J'en viens maintenant aux différents articles, en commençant par quelques remarques sur l'article relatif à l'ajustement des ressources du compte d'affectation spéciale « Transition énergétique ». Environ 600 millions d'euros n'ont pas été dépensés, ce qui justifie pleinement un ajustement des recettes affectées à ce compte pour 2018.

Cependant, la fiscalité verte a augmenté ces dernières années de près de 8 milliards d'euros, dont 1 milliard seulement alloués à la transition énergétique. Certes, la transition écologique n'est pas financée uniquement par ce CAS, mais également dans le cadre d'autres missions budgétaires. Mais il est temps d'entendre le ras-le-bol fiscal exprimé à travers notre pays depuis plus d'une semaine. Le levier fiscal ne peut et ne doit pas être l'unique instrument d'une politique publique. Finalement, il manque des mesures d'accompagnement pour que chaque citoyen français puisse effectivement participer à la transition écologique sans la subir de façon trop inégale. Entendez que les mesures que vous prenez sur les carburants sont particulièrement injustes et qu'elles n'ont pas le même effet selon le pouvoir d'achat des ménages qui utilisent une voiture. Entendez l'incompréhension des contribuables face à ces hausses d'impôts, dont ils ne comprennent plus à quoi elles servent mais qu'ils subissent pleinement, quotidiennement. N'imposez pas la transition écologique : accompagnez-la efficacement !

J'en viens à la réduction de 10 805 équivalents temps pleins de la vacance des autorisations d'emplois en application de l'article 11 de la loi de programmation des finances publiques pour les années 2018 à 2022. Cette nouvelle disposition permettra de redonner toute sa portée à l'autorisation parlementaire fixant un plafond annuel aux autorisations d'emplois par ministère, qui ne seront plus déconnectées de la réalité par des vacances parfois cumulées au fil des ans. Mais je le redis aujourd'hui : la réduction de la vacance dans les autorisations d'emplois ne saurait être comptabilisée comme des réductions strictes du nombre d'ETPT.

J'en viens aux crédits de la mission « Défense ». Nous le savions au moment de l'examen du PLF pour 2018 : pour une totale « sincérisation » du budget, il aurait fallu inscrire 1,1 milliard d'euros pour le financement des opérations extérieures et des missions intérieures menées par nos soldats. Cela n'a pas été le cas.
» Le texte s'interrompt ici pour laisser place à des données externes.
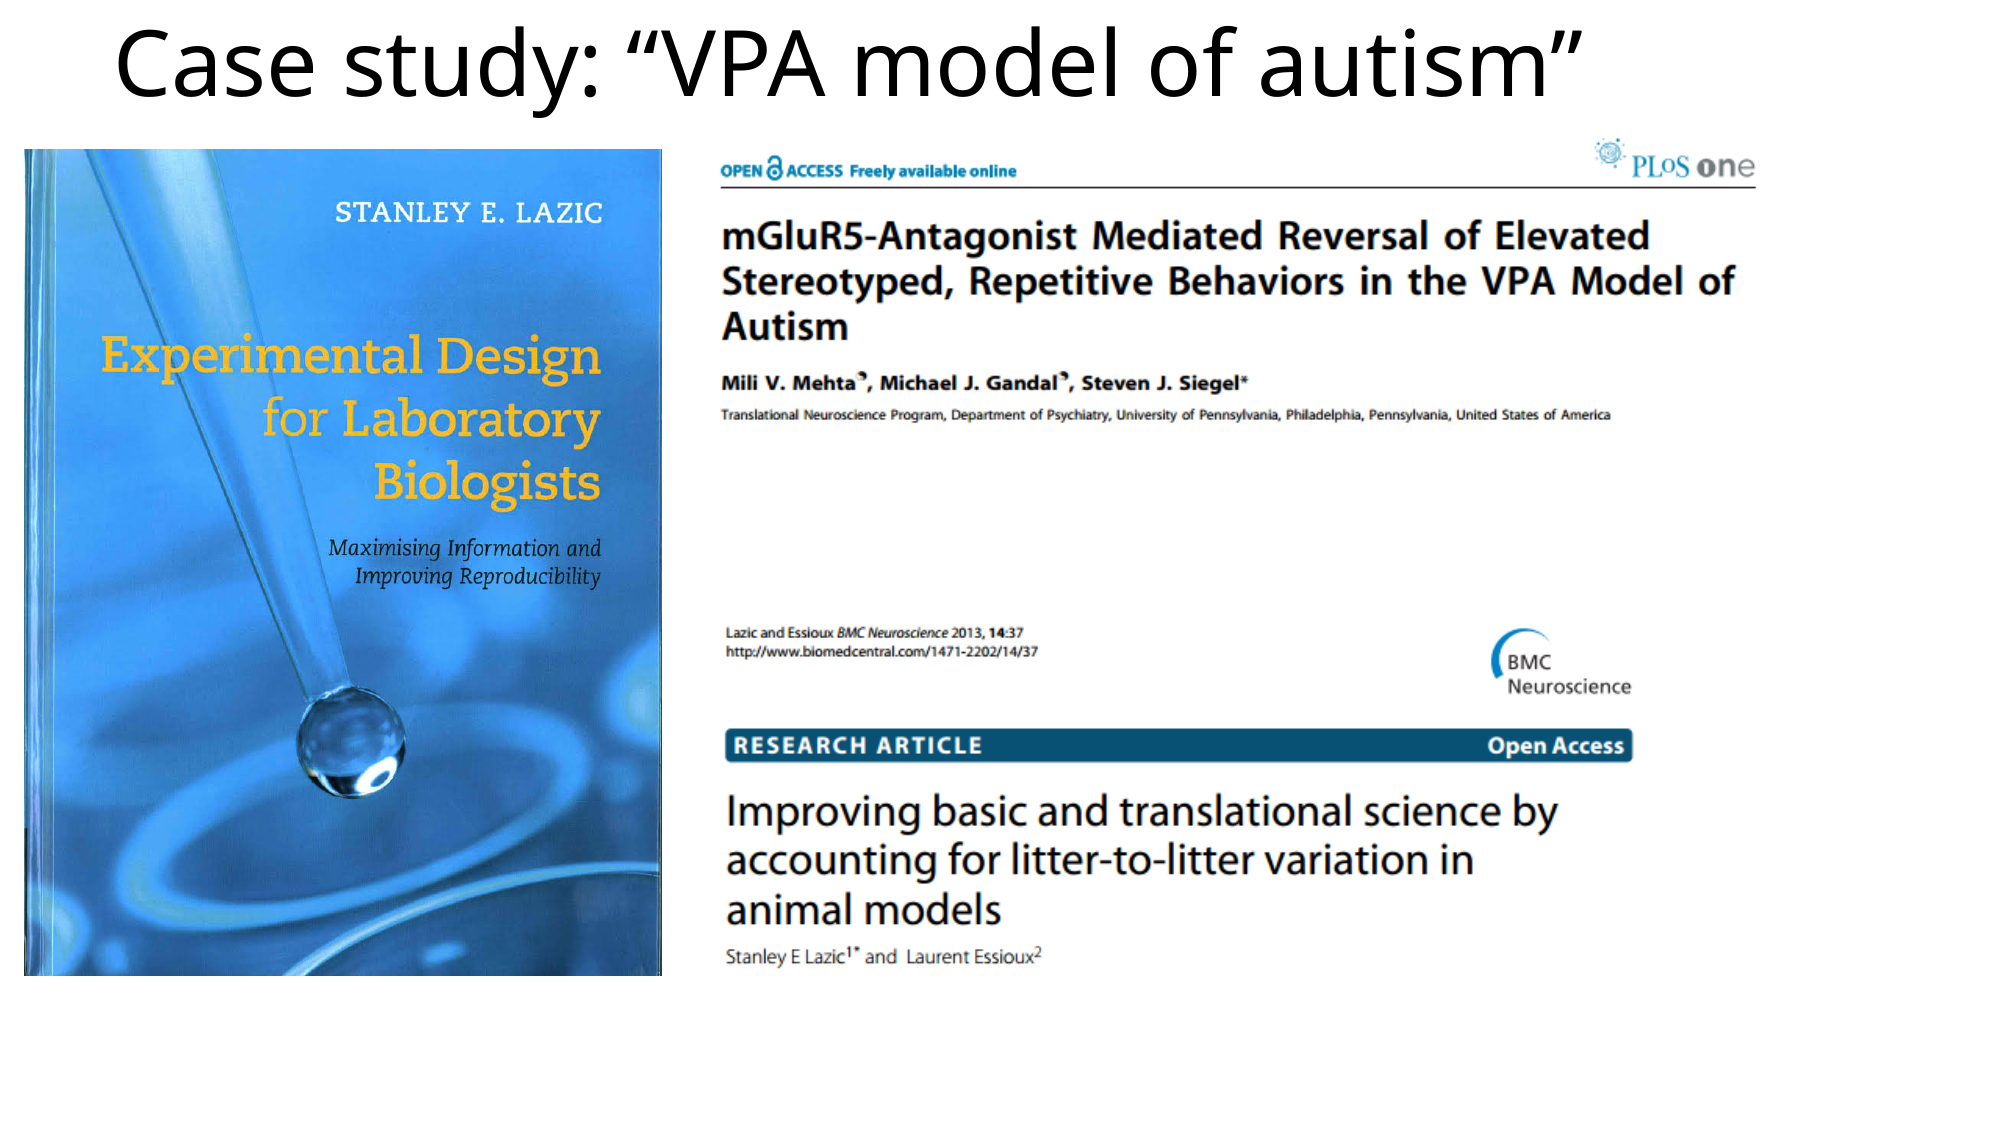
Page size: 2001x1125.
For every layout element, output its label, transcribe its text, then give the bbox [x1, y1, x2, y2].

Dans le cadre de ce PLFR, il convient d'appliquer le principe de solidarité interministérielle, comme cela a toujours été fait, car ce principe incarne le soutien total de notre République et de l'ensemble des ministères à nos armées.

Certes, les OPEX sont en partie financées par le dégel de crédits de réserve. Mais sur le programme 146 « Équipement des forces », par exemple, vous dégelez 319 millions d'euros pour financer les OPEX alors que nous aurions pu envisager d'anticiper des commandes pour accélérer l'équipement de nos militaires, qui en ont grandement besoin, et le déploiement des nouvelles armes et des nouveaux moyens mis à leur disposition.

Par ailleurs, nous savons que la question se reposera l'année prochaine : pour 2019, seuls 850 millions d'euros sont inscrits pour le financement des OPEX et MISSINT, alors que celles-ci ne diminueront vraisemblablement pas l'année prochaine.

Comme en première lecture, mes chers collègues, le groupe UDI, Agir et indépendants s'abstiendra sur ce PLFR pour 2018.